→ **Problem 1**
Name every college or university that the passage below on Alaska college basketball players gives as a player's team.
→ **Problem 2**
Extend the passage below on Alaska college basketball players, picking up after its final sentence.

→ **Excerpted passage**
····················

Ryan Lane (Sitka) is an off-guard for Holy Names College in Oakland, Calif. No stats were available for Lane.
Colorado School of Mines freshman guard Evan Tromble (Juneau-Douglas) is starting to see action for the Orediggers after riding the bench through most of the team's early games this season. Tromble scored six points (his first points of the season) and grabbed two rebounds in a victory over Colorado College on Jan. 23.
University of Alaska Anchorage freshman guard Tanya Nizich (Juneau-Douglas) was one of nine Seawolves to post a GPA of 3.0 or better for the fall semester. Nizich is coming off the bench as a reserve off-guard, and she is averaging 2.4 points a game. Nizich scored five points in a victory over Western New Mexico on Thursday, but was scoreless in a victory over Montana State-Billings on Saturday.
Freshman guard Halane Isidore (Mount Edgecumbe) is redshirting with the University of Alaska Fairbanks basketball team.

····················

Extracted data entries

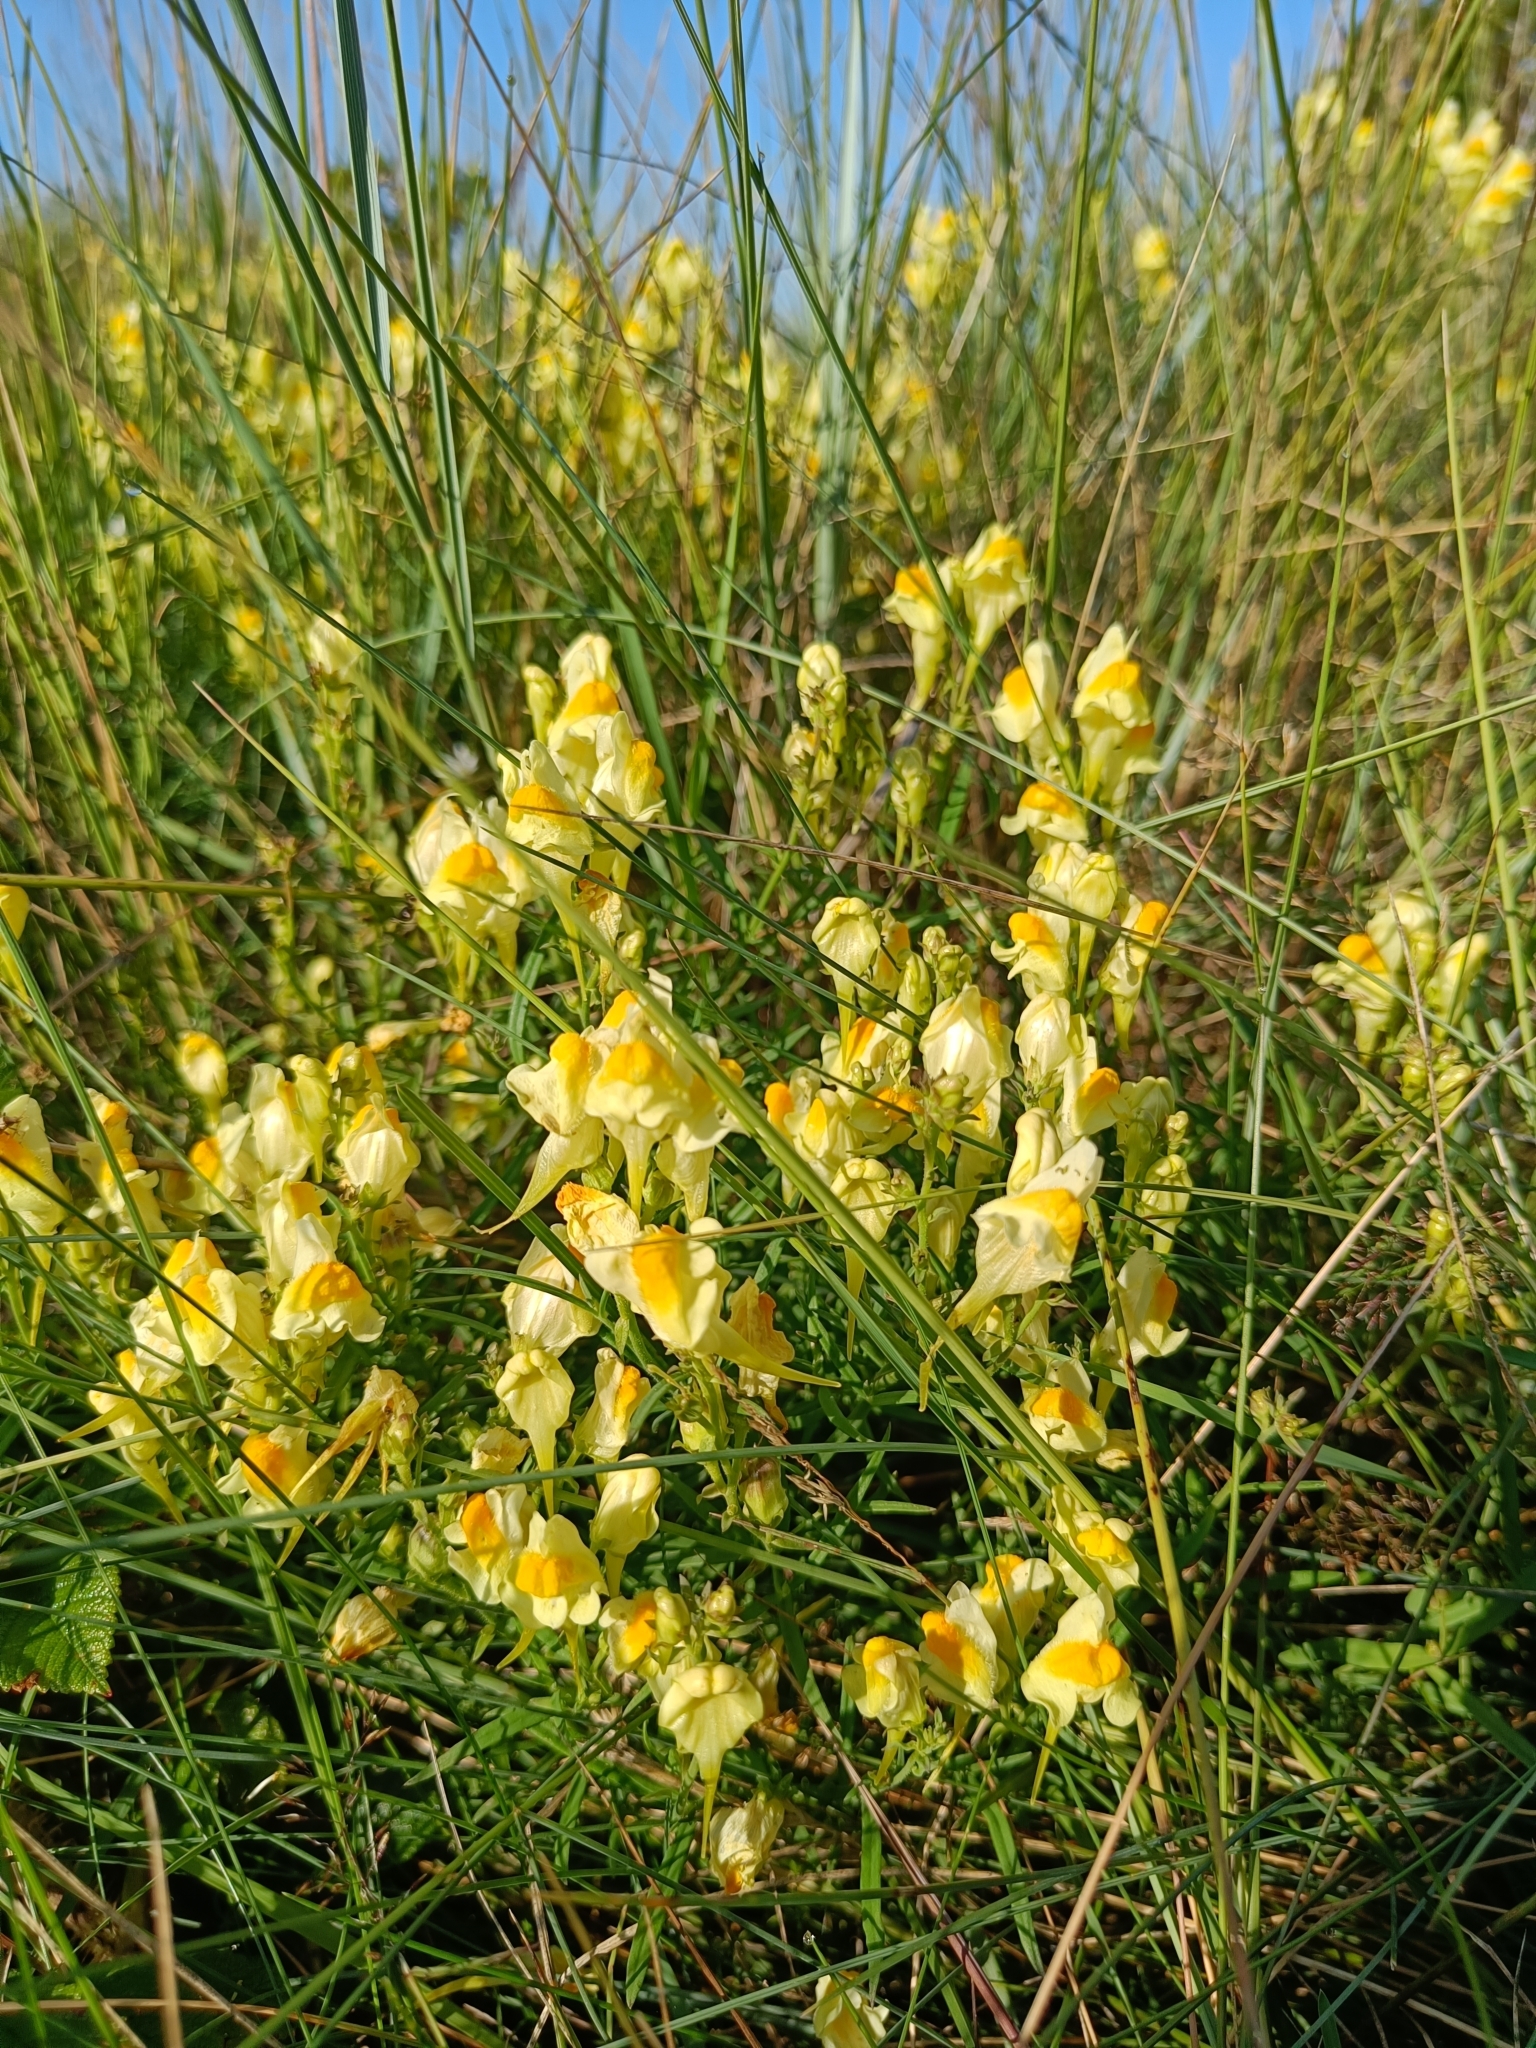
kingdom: Plantae
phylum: Tracheophyta
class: Magnoliopsida
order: Lamiales
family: Plantaginaceae
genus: Linaria
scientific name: Linaria vulgaris
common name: Butter and eggs
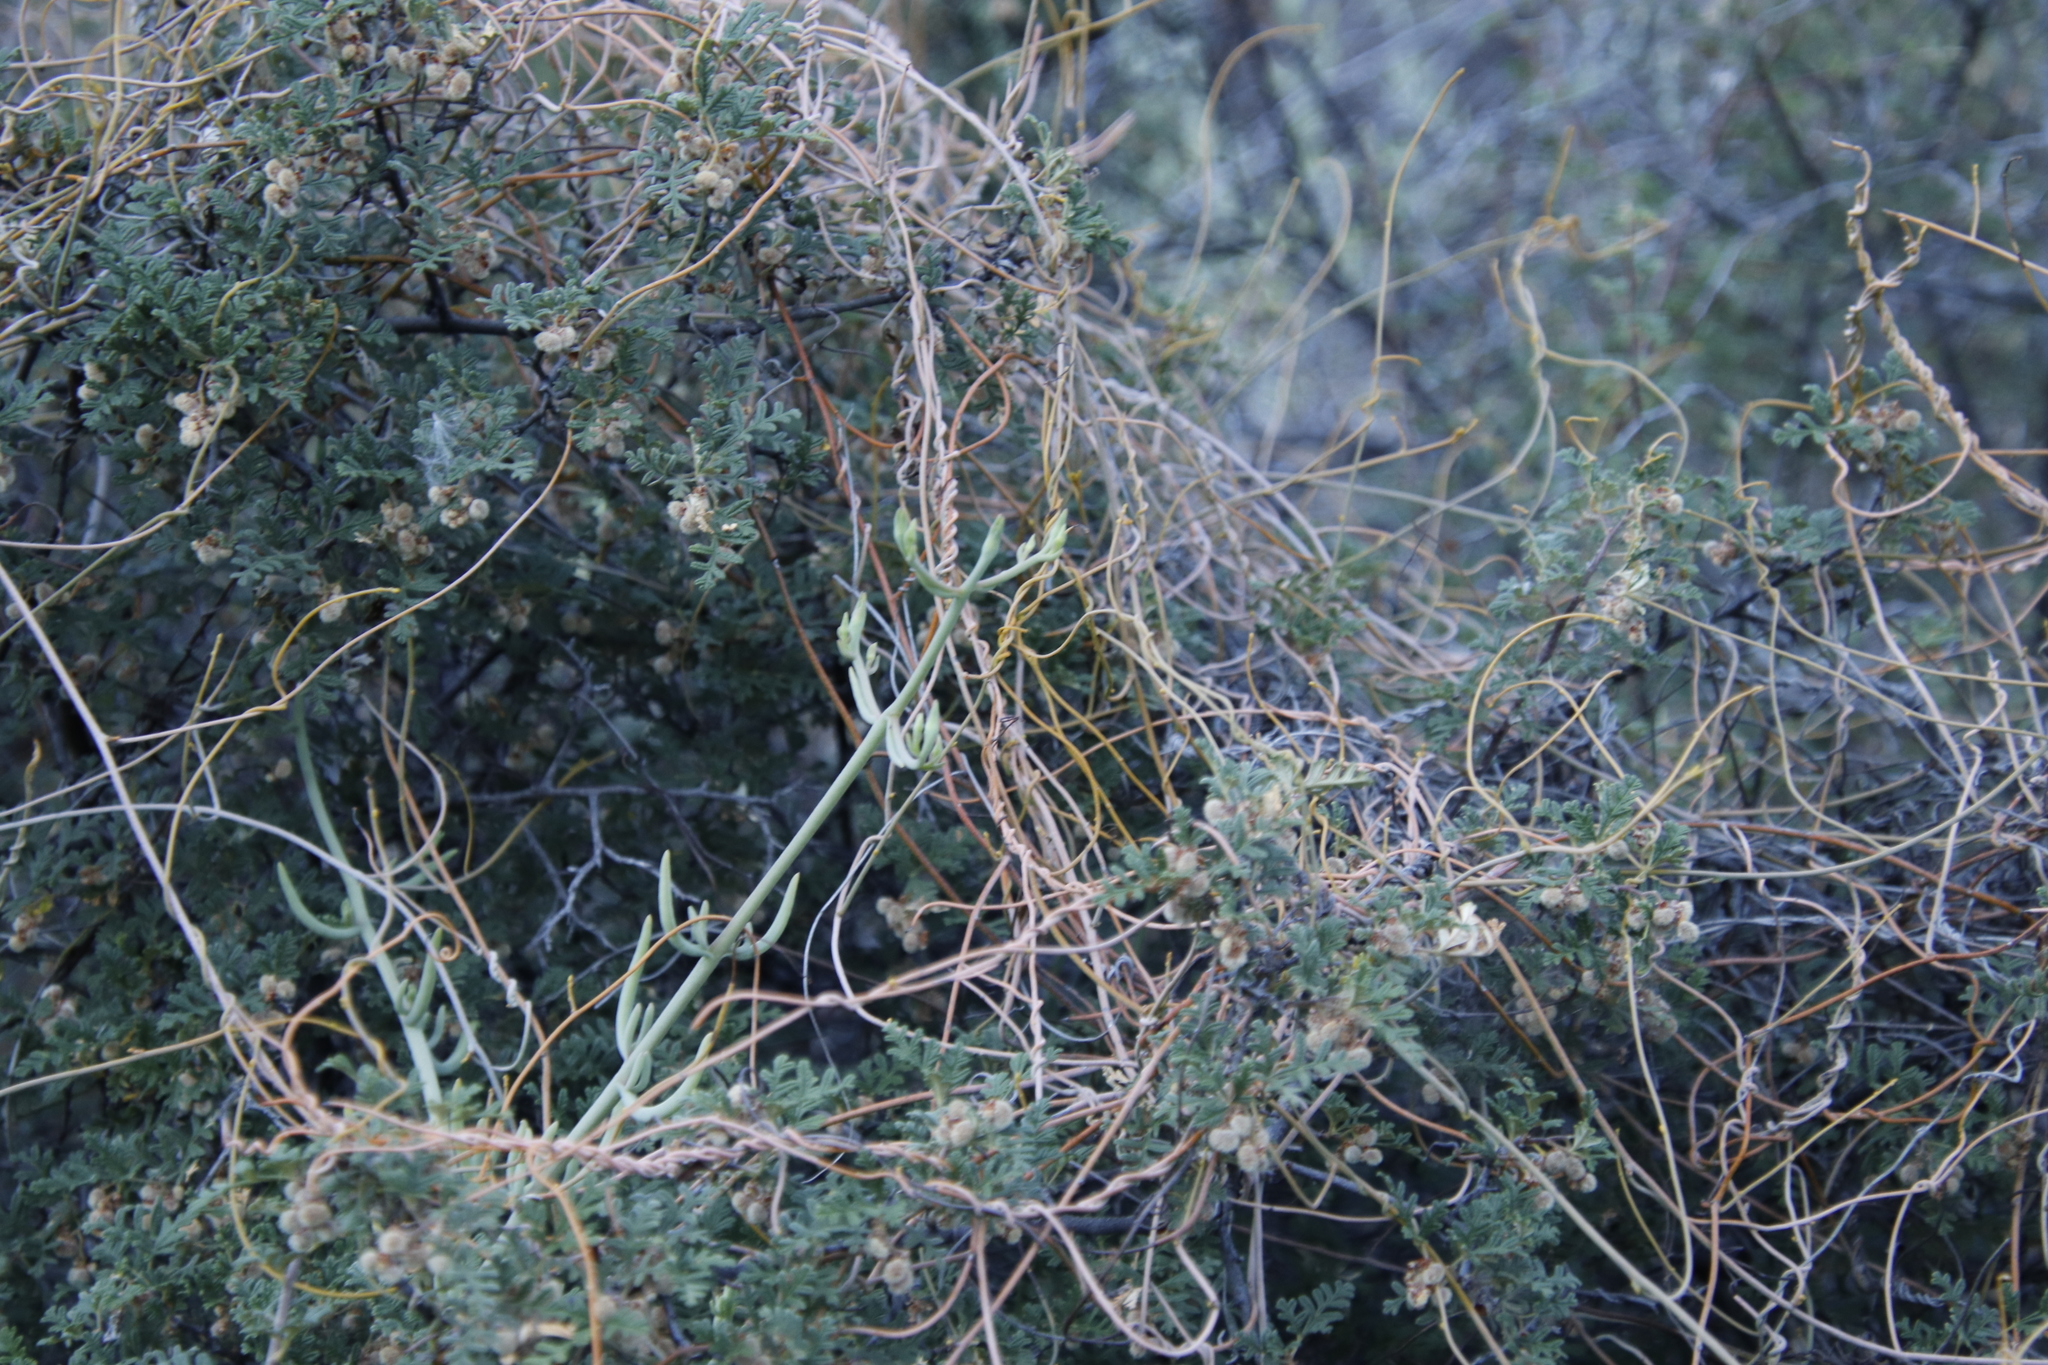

····················

→ **Result 1**
Holy Names College, Colorado School of Mines, University of Alaska Anchorage, University of Alaska Fairbanks

→ **Result 2**
Freshman forward Tricia Young (Sitka) is playing for the University of California-San Diego, where she's seen limited action off the bench. Young has only played in two games so far, with one rebound and one assist for the Tritons.
Sophomore guard Andrea Benner (Ketchikan) and freshman center Lillian Gordon (Mount Edgecumbe) are both playing for Southwestern Oregon Community College. The two are among five Alaskans currently playing for the Lakers. No stats were available for Benner or Gordon.
Junior guard Caroline Gruening (Juneau-Douglas) scored 13 points, dished out six assists and grabbed three rebounds Saturday as the Santa Clara Broncos beat Gonzaga to take over the lead in the West Coast Conference. On Thursday, Gruening scored six points and dished out four assists as Santa Clara beat Portland. Gruening, a former walk-on who is now a starter, is averaging 11.1 points and 3.2 assists a game for the Broncos this season.
Sophomore guard Kiersten Smith (Juneau-Douglas) has left the Pacific Lutheran University basketball team for the remainder of the season due to "personal reasons," a school spokesman said. Smith, who transferred to PLU from Whatcom Community College in Washington, played in 10 games and averaged 3.0 points and 1.0 steals a game. She is expected to return to the team next season, the spokesman said.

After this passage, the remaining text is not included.